In 2016 Liberia adopted the Liberian Education Advancement Program (LEAP), outsourcing public primary schools to largely international for-profit school management firms. Promoted as a means of moving the country’s education system from a “mess to the best” through corporatized management and increased surveillance and standardization, the program was celebrated by international development organizations and investors as an “innovative” model for disrupting a failing school system, while criticized by local watchdogs, community-based organizations, and teachers over a perceived lack of teacher/community involvement and who likened the outsourcing to colonization. Today, LEAP encompasses over 500 primary schools, with plans to potentially expand the program to all public primary schools in the country. LEAP has produced a homogenization of school landscapes in Liberia through the use of scripted and standardized lessons and the surveillance of teachers, while treating students and communities as profit generating commodities. As a result, students and teachers have found ways to resist and even escape these schools, creating new community schools based around local understandings of the good life.

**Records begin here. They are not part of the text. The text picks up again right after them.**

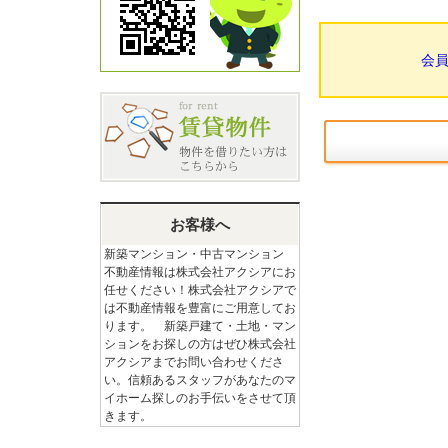
会
お客様へ
新築マンション・中古マンション
不動産情報は株式会社アクシアにお
任せください！株式会社アクシアで
は不動産情報を豊富にご用意してお
ります。 新築戸建て・土地・マン
ションをお探しの方はぜひ株式会社
アクシアまでお問い合わせくださ
い。信頼あるスタッフがあなたのマ
イホーム探しのお手伝いをさせて頂
きます。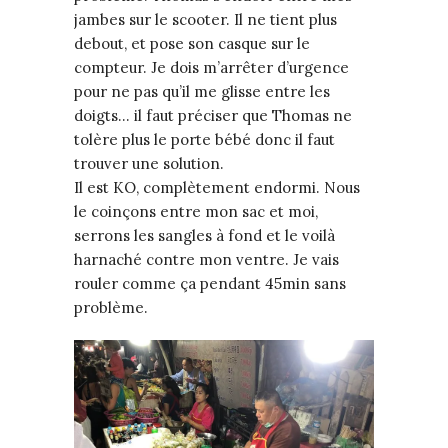
jambes sur le scooter. Il ne tient plus
debout, et pose son casque sur le
compteur. Je dois m’arrêter d’urgence
pour ne pas qu’il me glisse entre les
doigts… il faut préciser que Thomas ne
tolère plus le porte bébé donc il faut
trouver une solution.
Il est KO, complètement endormi. Nous
le coinçons entre mon sac et moi,
serrons les sangles à fond et le voilà
harnaché contre mon ventre. Je vais
rouler comme ça pendant 45min sans
problème.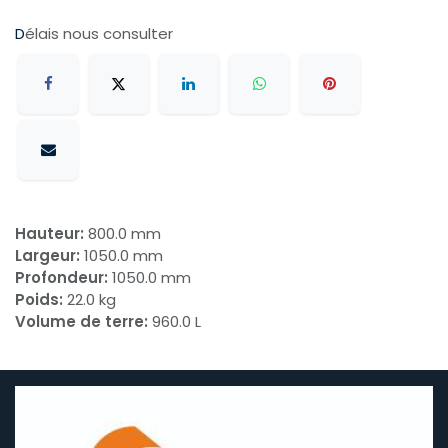
D
élais nous consulter
Hauteur:
800.0 mm
Largeur:
1050.0 mm
Profondeur:
1050.0 mm
Poids:
22.0 kg
Volume de terre:
960.0 L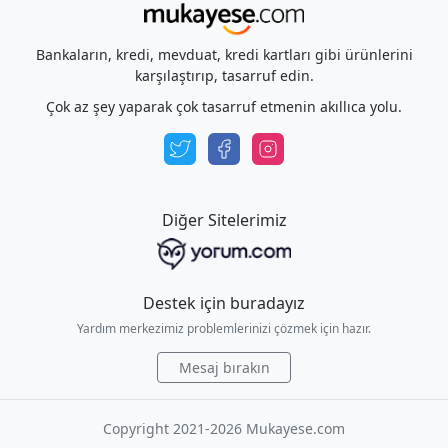
Bankaların, kredi, mevduat, kredi kartları gibi ürünlerini
karşılaştırıp, tasarruf edin.
Çok az şey yaparak çok tasarruf etmenin akıllıca yolu.
Diğer Sitelerimiz
Destek için buradayız
Yardım merkezimiz problemlerinizi çözmek için hazır.
Mesaj bırakın
Copyright 2021-2026 Mukayese.com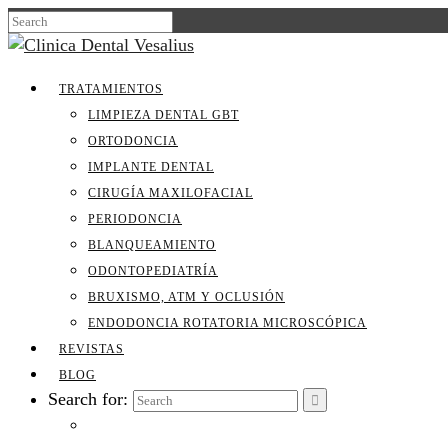
TRATAMIENTOS
LIMPIEZA DENTAL GBT
ORTODONCIA
IMPLANTE DENTAL
CIRUGÍA MAXILOFACIAL
PERIODONCIA
BLANQUEAMIENTO
ODONTOPEDIATRÍA
BRUXISMO, ATM Y OCLUSIÓN
ENDODONCIA ROTATORIA MICROSCÓPICA
REVISTAS
BLOG
Search for:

This paper, grounded in a historical analysis of corporate concessions (plantations) in Liberia, and drawing on 18-months of ethnographic fieldwork, including over 100 interviews with teachers, parents, and national and international educational stakeholders, mobilizes the plot-plantation (McKittrick 2013; Wynter 1971) and reparative frameworks (Sriprakash 2022) to examine how teachers and communities understand, resist, and remake LEAP. It argues that LEAP’s homogenization and racialization of education represents a continuation of plantation legacies, with the “plot” representing three forms of resistance: “plotting” (as a verb) where teachers individually and collectively devise ways of resisting and escaping LEAP’s standardization and surveillance; “plot” as in garden, where families and community members cultivate alternatives to the plantation’s monoculture through a schooling rooted in local practices and epistemologies; and finally “plot” as narrative—looking at the battle over control of the narrative around LEAP, or whose stories are centered and told. Through the words and experiences of a variety of local stakeholders, this paper illustrates how these community plots serve as spaces of renewal and repair (Sriprakash 2022) where “otherwise worlds” are imagined and enacted. The significance of this paper lies in its contribution to theoretical and empirical understandings of global education policies and practices that increasingly attempt to standardize and surveil communities of color for the purpose of capitalist extraction/profit, and that are often opportunistically implemented during times of crisis with limited community input.